Collected data:
== Segment start ==
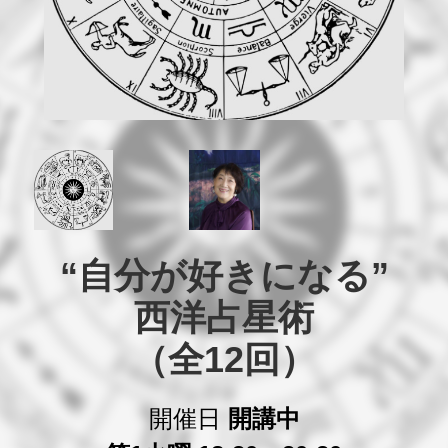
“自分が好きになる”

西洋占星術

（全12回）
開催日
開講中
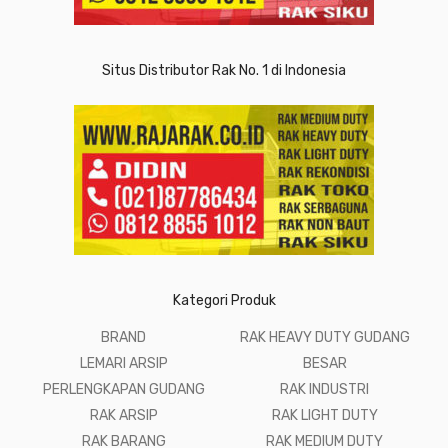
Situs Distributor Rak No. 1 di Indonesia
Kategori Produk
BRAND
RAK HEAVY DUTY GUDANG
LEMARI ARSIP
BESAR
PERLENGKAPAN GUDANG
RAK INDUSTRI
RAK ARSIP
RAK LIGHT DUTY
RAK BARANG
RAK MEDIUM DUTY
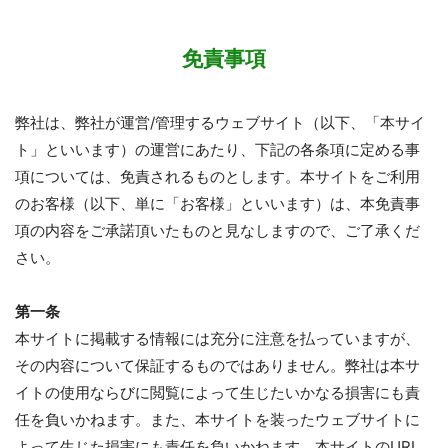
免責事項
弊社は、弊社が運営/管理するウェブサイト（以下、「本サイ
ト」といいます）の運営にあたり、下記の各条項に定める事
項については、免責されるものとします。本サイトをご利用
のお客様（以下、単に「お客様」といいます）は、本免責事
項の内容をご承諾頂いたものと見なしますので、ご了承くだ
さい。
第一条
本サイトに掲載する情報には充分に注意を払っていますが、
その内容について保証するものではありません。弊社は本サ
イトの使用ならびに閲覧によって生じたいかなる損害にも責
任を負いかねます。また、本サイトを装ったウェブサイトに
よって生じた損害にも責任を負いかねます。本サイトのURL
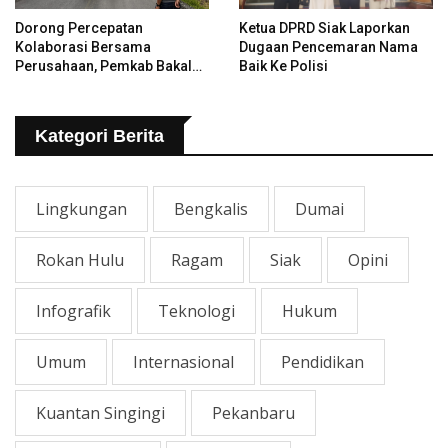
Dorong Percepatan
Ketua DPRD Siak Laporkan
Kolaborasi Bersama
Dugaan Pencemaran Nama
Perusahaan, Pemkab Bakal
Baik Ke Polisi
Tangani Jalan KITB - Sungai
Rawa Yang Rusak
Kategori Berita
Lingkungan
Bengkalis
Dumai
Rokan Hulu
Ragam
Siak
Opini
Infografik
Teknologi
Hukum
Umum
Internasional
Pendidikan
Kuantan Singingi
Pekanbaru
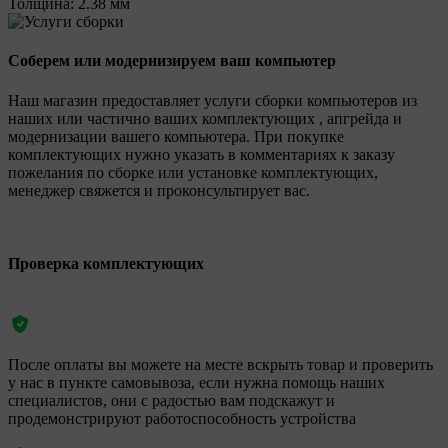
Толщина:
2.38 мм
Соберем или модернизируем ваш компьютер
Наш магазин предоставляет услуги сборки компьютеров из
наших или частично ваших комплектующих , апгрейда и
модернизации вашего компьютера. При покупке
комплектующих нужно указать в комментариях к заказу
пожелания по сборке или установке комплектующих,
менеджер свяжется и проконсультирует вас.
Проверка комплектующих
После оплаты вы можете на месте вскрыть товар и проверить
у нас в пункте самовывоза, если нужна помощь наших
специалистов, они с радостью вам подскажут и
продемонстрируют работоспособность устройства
== Segment end ==
■ **TASK INSTRUCTIONS**
Set down, word for word, the line that holds "RAK INDUSTRI" and all lines after it to the end of the entries above, but not the pictures.

■ **SOLUTION TO THE PROBLEM**
RAK INDUSTRI
RAK ARSIP
RAK LIGHT DUTY
RAK BARANG
RAK MEDIUM DUTY
免責事項
弊社は、弊社が運営/管理するウェブサイト（以下、「本サイ
ト」といいます）の運営にあたり、下記の各条項に定める事
項については、免責されるものとします。本サイトをご利用
のお客様（以下、単に「お客様」といいます）は、本免責事
項の内容をご承諾頂いたものと見なしますので、ご了承くだ
さい。
第一条
本サイトに掲載する情報には充分に注意を払っていますが、
その内容について保証するものではありません。弊社は本サ
イトの使用ならびに閲覧によって生じたいかなる損害にも責
任を負いかねます。また、本サイトを装ったウェブサイトに
よって生じた損害にも責任を負いかねます。本サイトのURL
Dorong Percepatan
Ketua DPRD Siak Laporkan
Kolaborasi Bersama
Dugaan Pencemaran Nama
Perusahaan, Pemkab Bakal
Baik Ke Polisi
Tangani Jalan KITB - Sungai
Rawa Yang Rusak
Kategori Berita
Lingkungan
Bengkalis
Dumai
Rokan Hulu
Ragam
Siak
Opini
Infografik
Teknologi
Hukum
Umum
Internasional
Pendidikan
Kuantan Singingi
Pekanbaru
Толщина:
2.38 мм
Соберем или модернизируем ваш компьютер
Наш магазин предоставляет услуги сборки компьютеров из
наших или частично ваших комплектующих , апгрейда и
модернизации вашего компьютера. При покупке
комплектующих нужно указать в комментариях к заказу
пожелания по сборке или установке комплектующих,
менеджер свяжется и проконсультирует вас.
Проверка комплектующих
После оплаты вы можете на месте вскрыть товар и проверить
у нас в пункте самовывоза, если нужна помощь наших
специалистов, они с радостью вам подскажут и
продемонстрируют работоспособность устройства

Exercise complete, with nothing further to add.